A plausible model for UNC-13 function suggests that the L-R protein is synaptically localized and is required for normal neurotransmitter release, whereas the M-R protein is distributed diffusely along axons and normally plays a minimal role in synaptic transmission. This might explain the lack of observable phenotype associated with M-region deletions. However, under conditions of high neuronal activity (or perhaps metabolic stress), a signal transduction pathway is activated that operates through G_q and leads to elevated DAG levels (Lackner et al., 1999; Miller et al., 1999). This in turn helps to activate the M-R protein and perhaps recruit some of it to synapses, where it can supplement the L-R protein, thus leading to increased synaptic release.
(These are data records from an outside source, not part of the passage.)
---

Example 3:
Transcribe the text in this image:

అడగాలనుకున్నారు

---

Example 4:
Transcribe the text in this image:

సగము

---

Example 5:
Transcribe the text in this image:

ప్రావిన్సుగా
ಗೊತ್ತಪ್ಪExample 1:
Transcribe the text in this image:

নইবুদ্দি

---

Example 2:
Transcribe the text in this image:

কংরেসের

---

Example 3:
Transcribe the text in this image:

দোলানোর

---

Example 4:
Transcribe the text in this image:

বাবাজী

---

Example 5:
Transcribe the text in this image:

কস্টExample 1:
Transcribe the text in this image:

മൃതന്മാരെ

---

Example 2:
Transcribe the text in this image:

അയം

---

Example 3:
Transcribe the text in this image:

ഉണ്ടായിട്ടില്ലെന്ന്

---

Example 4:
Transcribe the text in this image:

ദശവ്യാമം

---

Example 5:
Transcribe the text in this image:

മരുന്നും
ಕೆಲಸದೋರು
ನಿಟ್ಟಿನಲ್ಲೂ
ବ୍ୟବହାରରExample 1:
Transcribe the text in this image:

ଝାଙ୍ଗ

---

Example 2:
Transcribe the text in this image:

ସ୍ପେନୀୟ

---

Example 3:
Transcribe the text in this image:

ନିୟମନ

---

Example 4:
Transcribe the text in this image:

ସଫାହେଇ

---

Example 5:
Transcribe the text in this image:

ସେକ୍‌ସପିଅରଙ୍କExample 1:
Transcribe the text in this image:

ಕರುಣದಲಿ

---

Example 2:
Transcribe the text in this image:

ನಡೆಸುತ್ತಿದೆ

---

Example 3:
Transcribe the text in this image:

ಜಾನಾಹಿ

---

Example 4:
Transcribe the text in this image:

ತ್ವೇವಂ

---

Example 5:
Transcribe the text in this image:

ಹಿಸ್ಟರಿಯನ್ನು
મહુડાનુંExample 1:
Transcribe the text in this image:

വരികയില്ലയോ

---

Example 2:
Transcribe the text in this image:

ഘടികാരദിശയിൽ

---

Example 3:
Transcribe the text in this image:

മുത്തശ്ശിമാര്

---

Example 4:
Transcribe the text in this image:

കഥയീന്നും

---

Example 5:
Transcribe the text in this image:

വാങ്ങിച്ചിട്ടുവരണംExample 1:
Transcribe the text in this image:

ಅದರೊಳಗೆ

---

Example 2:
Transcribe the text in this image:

This interpretation suggests that the M-R protein is not necessary for stimulated transmitter release (hence, the lack of observable phenotype associated with M-region deletions) but that one of its roles is to form a diffuse reserve pool, which can augment some (but not all) of the synaptic functions of the synaptic L-R protein. Thus, in the L-region mutants, the endogenous diffuse M-R protein is enough to maintain minimal transmitter release and thus permit survival (the traditional unc-13 phenotype). Cosmid overexpression leads to high levels of M-R protein, which would presumably increase the synaptic level of UNC-13 protein and provide some additional neuromuscular function.